Persyaratan Tugas
Perbarui teks tentang AI dan Pemilu di bawah dengan mengganti "konsultan" menjadi "pengamat". Tuliskan kembali seluruh bagiannya mulai dari "AI, bisa saja" hingga "dan Pilpres ini.".

Kemungkian besar, hari ini, tanpa kita ketahui atau tidak, sadar atau tidak, teknoligi AI telah masuk ke semua peradaban, asal terkoneksi dengan internet. Karena, tidak ada lagi yang tidak “dikendalikan” oleh AI. Bahkan, penyusunan foto di HP kita, baik Iphone atau Android, telah dilakukan oleh AI. Kadang, HP tak segan-segan menyampaikan pesan “foto disusun oleh AI.” Yang membuat kita merasa sudah terbantu.
AI, bisa saja membantu kerja-kerja semua elemen yang terlibat dalam Pemilu 2024 ini. Tidak hanya para konsultan saja, tapi juga para penyelenggara Pemilu. KPU sampai Bawaslu dari pusat ke bawah, pastinya akan terbantu dengan AI. Sistem yang bisa menyiapkan data-data yang membantu kerja penyelenggara Pemilu dan Pilpres ini.

Materi Terdaftar

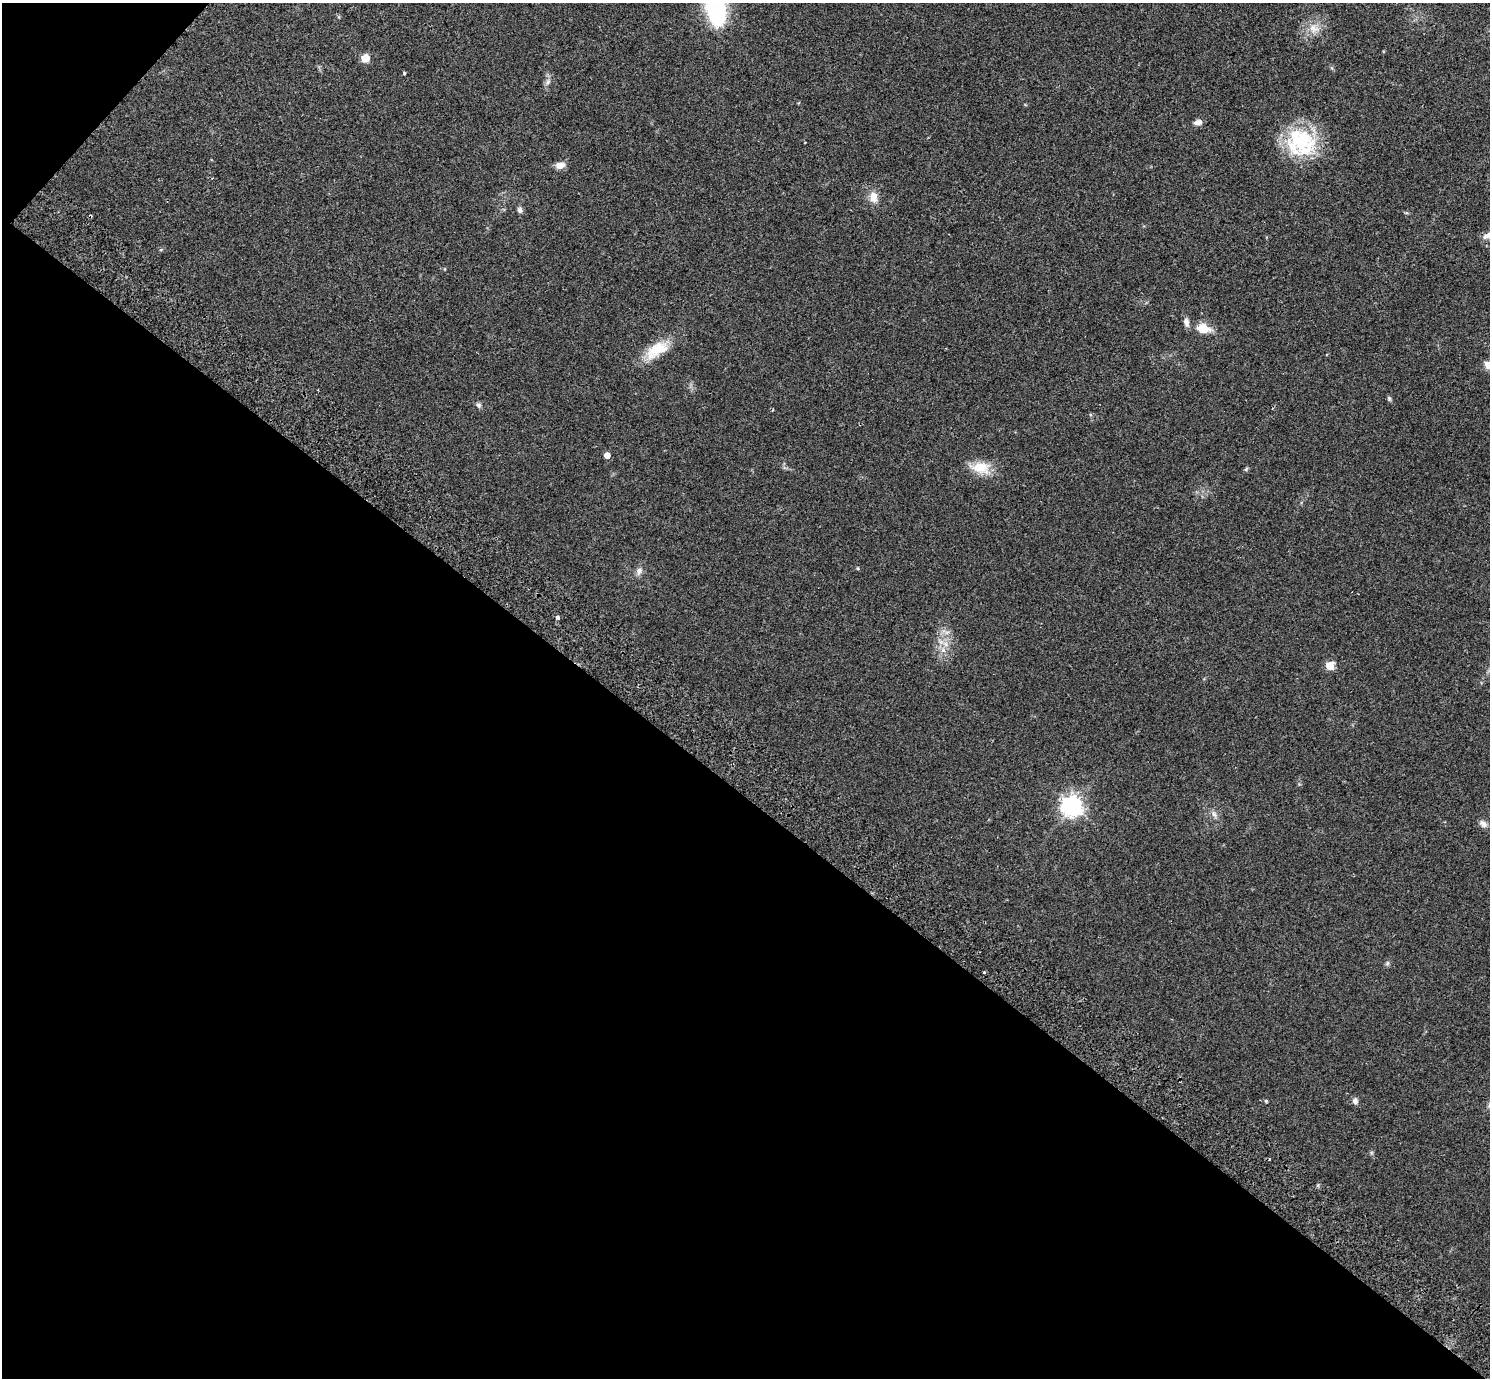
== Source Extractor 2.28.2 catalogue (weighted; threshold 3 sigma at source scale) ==
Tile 9 of 4 x 4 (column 1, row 3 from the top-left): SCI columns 40-1527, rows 1581-2956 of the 6035 x 6052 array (HDU 1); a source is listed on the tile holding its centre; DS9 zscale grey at full resolution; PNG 1492 x 1380 px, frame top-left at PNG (2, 3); no overlay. Shown black and unused: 43% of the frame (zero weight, under 2 of 3 exposures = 3% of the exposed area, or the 3 px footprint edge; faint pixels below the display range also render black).
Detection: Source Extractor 2.28.2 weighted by HDU 2 'WHT'; one run over the whole footprint, this tile lists its part. Background 0.0836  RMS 0.0076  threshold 0.034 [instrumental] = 3 sigma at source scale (4.5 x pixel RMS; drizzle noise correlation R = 1.50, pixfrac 1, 0.05/0.05 arcsec/px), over >= 5 px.
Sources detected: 35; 2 cosmic-ray / hot-pixel residue — not listed; the other 33 listed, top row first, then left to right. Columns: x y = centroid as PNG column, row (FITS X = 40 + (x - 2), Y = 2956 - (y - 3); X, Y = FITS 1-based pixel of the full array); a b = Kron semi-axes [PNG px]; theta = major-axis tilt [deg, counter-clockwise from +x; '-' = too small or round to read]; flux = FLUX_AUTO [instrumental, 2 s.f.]
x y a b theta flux
715 8 33 17 -79 81
1314 28 15 11 -25 8
365 58 8 7 - 7.6
404 73 4 3 - 1.1
548 82 8 6 68 2.3
1198 122 10 7 14 3.3
1301 141 37 36 - 55
560 165 11 8 11 5.3
873 197 16 11 -82 7.1
520 210 8 6 -59 2
90 216 3 3 - 1.3
1488 235 16 7 33 4.4
1186 322 13 7 -78 3.4
1203 329 14 10 -10 13
657 350 34 16 32 21
1489 365 5 5 - 26
1389 398 8 5 -63 1.2
479 405 7 7 - 1.9
607 455 5 4 - 7.2
981 467 25 15 -8 16
1246 469 6 4 58 0.91
639 571 11 7 67 3.2
558 617 4 3 - 4.1
947 632 7 4 18 1.9
945 644 8 6 -60 3.1
1330 666 5 5 - 25
1072 806 8 7 - 430
1214 814 10 6 -67 2.6
1483 824 11 8 -38 3.3
1387 963 6 5 - 1.3
984 972 3 2 - 0.99
1266 1101 5 4 - 0.75
1355 1101 8 7 - 2.5
Overlapping masked pixels (flux is a lower limit): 1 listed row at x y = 90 216
Isophote crosses this tile's border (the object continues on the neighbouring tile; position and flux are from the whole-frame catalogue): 3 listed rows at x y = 715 8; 1488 235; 1489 365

Jawaban Tugas
AI, bisa saja membantu kerja-kerja semua elemen yang terlibat dalam Pemilu 2024 ini. Tidak hanya para pengamat saja, tapi juga para penyelenggara Pemilu. KPU sampai Bawaslu dari pusat ke bawah, pastinya akan terbantu dengan AI. Sistem yang bisa menyiapkan data-data yang membantu kerja penyelenggara Pemilu dan Pilpres ini.